Work to complete - Quote the text read from each of the rows below word for word, leaving out the pictures.

═══

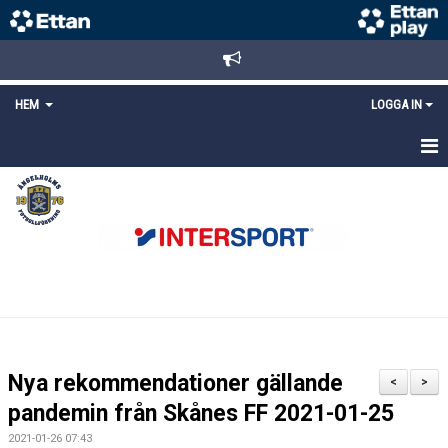
HEM
LOGGA IN
STARTSIDA
NYHETER
ANMÄLAN/REGISTRERING
POLICYS
FÖRKÖP BILJETTER
Nya rekommendationer gällande
<
>
LÄNKAR
pandemin från Skånes FF 2021-01-25
2021-01-26 07:43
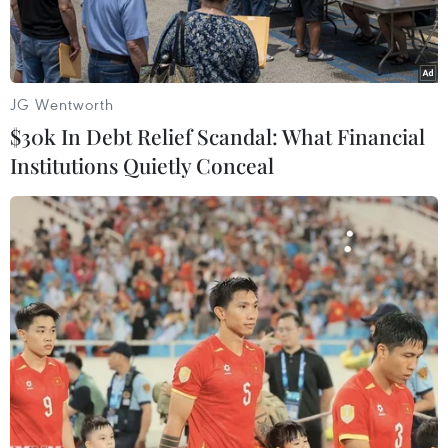
JG Wentworth
$30k In Debt Relief Scandal: What Financial
Institutions Quietly Conceal
Thủ tướng Xanana Gusmao. (Ảnh: Reuters)
Ngày 9/2, Tổng thống Timor Leste Taur Matan
Ruak đã chấp thuận đơn từ chức của Thủ tướng
Xanana Gusmao, dọn đường cho một cuộc cải tổ
lớn trong chính phủ.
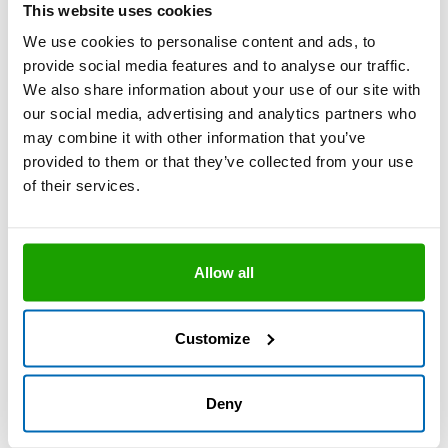
Mit Bestellcode versehene Produkte, Gebinde
This website uses cookies
und/oder Farben sind in handelsüblichen Mengen ab
We use cookies to personalise content and ads, to
Lager verfügbar.
provide social media features and to analyse our traffic.
We also share information about your use of our site with
Verbrauchsrechner
our social media, advertising and analytics partners who
may combine it with other information that you’ve
Hinweis: Die Werte sind überschlägig ermittelt und dienen als
provided to them or that they’ve collected from your use
Anhaltspunkt bei rechteckigen Fugen. Die Fugentiefe ist
of their services.
gemessen bis zum Hinterfüll-Profil. Abhängig von der
Verarbeitungstechnik ist mit einem Mehraufwand von bis zu 25
% zu rechnen.
Allow all
Fugenbreite (mm)
Customize
Fugentiefe (mm)
Deny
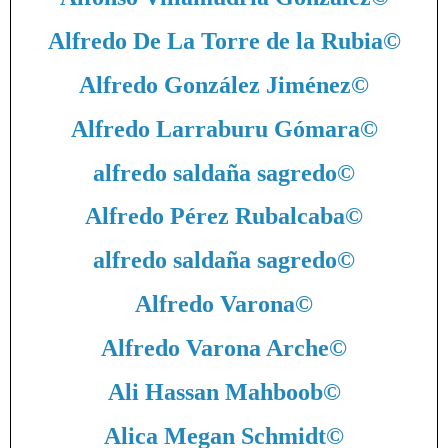
Alfredo De La Torre de la Rubia
©
Alfredo González Jiménez
©
Alfredo Larraburu Gómara
©
alfredo saldaña sagredo
©
Alfredo Pérez Rubalcaba
©
alfredo saldaña sagredo
©
Alfredo Varona
©
Alfredo Varona Arche
©
Ali Hassan Mahboob
©
Alica Megan Schmidt
©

═══

Response to this exercise -
HEM
LOGGA IN
STARTSIDA
NYHETER
ANMÄLAN/REGISTRERING
POLICYS
FÖRKÖP BILJETTER
Nya rekommendationer gällande
<
>
LÄNKAR
pandemin från Skånes FF 2021-01-25
2021-01-26 07:43
JG Wentworth
$30k In Debt Relief Scandal: What Financial
Institutions Quietly Conceal
Thủ tướng Xanana Gusmao. (Ảnh: Reuters)
Ngày 9/2, Tổng thống Timor Leste Taur Matan
Ruak đã chấp thuận đơn từ chức của Thủ tướng
Xanana Gusmao, dọn đường cho một cuộc cải tổ
lớn trong chính phủ.
Mit Bestellcode versehene Produkte, Gebinde
This website uses cookies
und/oder Farben sind in handelsüblichen Mengen ab
We use cookies to personalise content and ads, to
Lager verfügbar.
provide social media features and to analyse our traffic.
We also share information about your use of our site with
Verbrauchsrechner
our social media, advertising and analytics partners who
may combine it with other information that you’ve
Hinweis: Die Werte sind überschlägig ermittelt und dienen als
provided to them or that they’ve collected from your use
Anhaltspunkt bei rechteckigen Fugen. Die Fugentiefe ist
of their services.
gemessen bis zum Hinterfüll-Profil. Abhängig von der
Verarbeitungstechnik ist mit einem Mehraufwand von bis zu 25
% zu rechnen.
Allow all
Fugenbreite (mm)
Customize
Fugentiefe (mm)
Deny
Alfredo De La Torre de la Rubia
©
Alfredo González Jiménez
©
Alfredo Larraburu Gómara
©
alfredo saldaña sagredo
©
Alfredo Pérez Rubalcaba
©
alfredo saldaña sagredo
©
Alfredo Varona
©
Alfredo Varona Arche
©
Ali Hassan Mahboob
©
Alica Megan Schmidt
©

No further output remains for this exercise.